Au-dessus de cette aquarelle, un titre : Les fleurs de Tchernobyl – [Carnet de voyage] en terre irradiée. A son tour, il nous renvoie à l'incertitude. On hésite, on tangue entre nos représentations colorées et parfumées d'un bouquet de fleurs et celles, plus inquiétantes, d'une vision de chaos.
Irradiée… Mort ? Drame ? Malformations ? Zone désertique ? Fleur… Vie ? Printemps ? Poésie ? Rire ?
Où aller ??
Commençons par les prémices de ce projet que je vous avais décrit dans ma chronique sur Un Printemps à Tchernobyl. On est en 2007, l'Association Dessin'Acteurs se mobilise pour mettre en place, non loin de Tchernobyl, une résidence d'auteurs pour quatre artistes : Pascal Rueff (poète, photographe, ingénieur du son), Morgane Touzé (chanteuse et musicienne), Gildas Chasseboeuf (aquarelliste et dessinateur) et Emmanuel Lepage (dessinateur et scénariste de bande dessinée). le projet aboutit et en avril 2008, Emmanuel Lepage et Gildas Chasseboeuf prennent le train pour leur premier voyage en Ukraine, un séjour de 15 jours à Volodarka (village situé à une trentaine de kilomètres de Tchernobyl). Là-bas, ils retrouveront Pascal Rueff et Morgan Touzé qui les ont précédé de quelques jours.

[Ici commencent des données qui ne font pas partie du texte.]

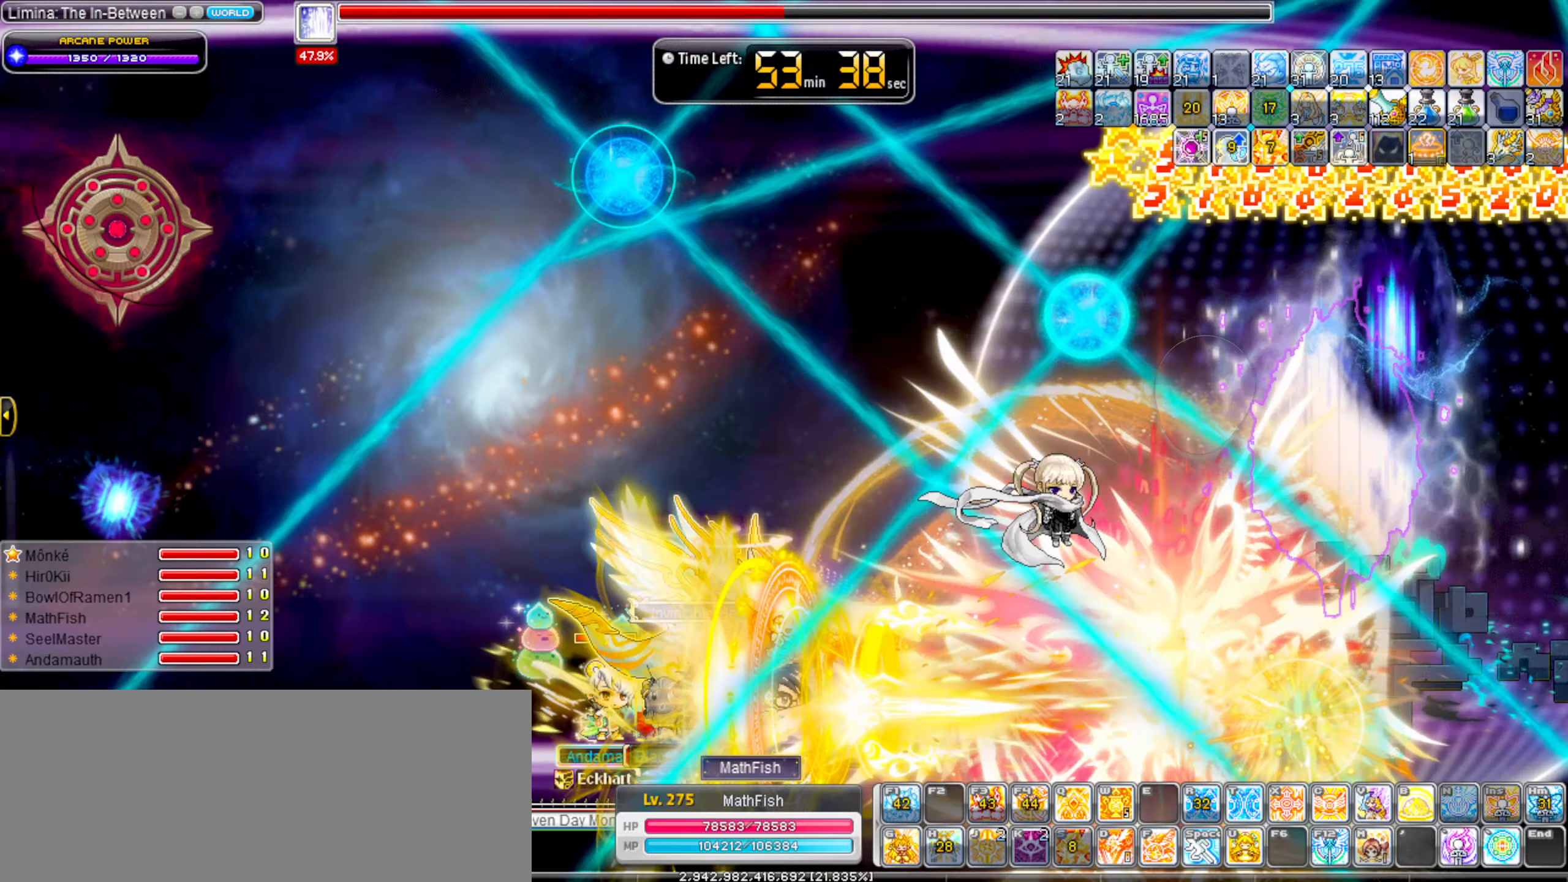
{"keys": ["right"], "events": [[16, "alt_l", "up"], [100, "left", "down"], [283, "shift_l", "down"], [333, "left", "up"], [333, "right", "down"], [383, "shift_l", "up"]]}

Le but de cette démarche est de rendre compte du quotidien des habitants qui sont restés vivre sur les lieux du sinistre survenu en 1986.
Ce carnet de voyage s'ouvre sur les propos de Pascal Rueff dans une préface intitulée « La lune est verte… ». On a l'impression qu'il couche ses mots sur papier avant que les sensations et les souvenirs ne se dissipent. Il décrit l'état d'esprit particulier dans lequel il est à chaque fois qu'il séjourne à Tchernobyl (en 2008, Pascal Rueff et Morgan Touzé effectuaient leur troisième voyage en terre irradiée). Il décrit cette étrange alchimie dans l'atmosphère, un mélange entre sérénité et tension. Une sensation difficilement descriptible, à la fois déstabilisante et apaisante…
(...)
Puis, la préface laisse place aux croquis réalisés par Emmanuel Lepage et Gildas Chasseboeuf durant cette quinzaine d'avril 2008. Les croquis sont parfois annotés succinctement, l'image se suffisant à elle-même. D'autres croquis sont commentés plus longuement et contextualisent une rencontre ou rappellent que le temps se rappelle en permanence à leur souvenirs via les crépitement du dosimètre. Lorsque l'artiste est « sur site », le temps est compté et le force à croquer rapidement ce qu'il voit.
Le contexte historique et géographique tétanise le dessinateur puis, peu à peu, il prend confiance. Les couleurs apparaissent d'abord timidement dans les croquis et s'imposent peu à peu. Leur présence finit par nous étourdir.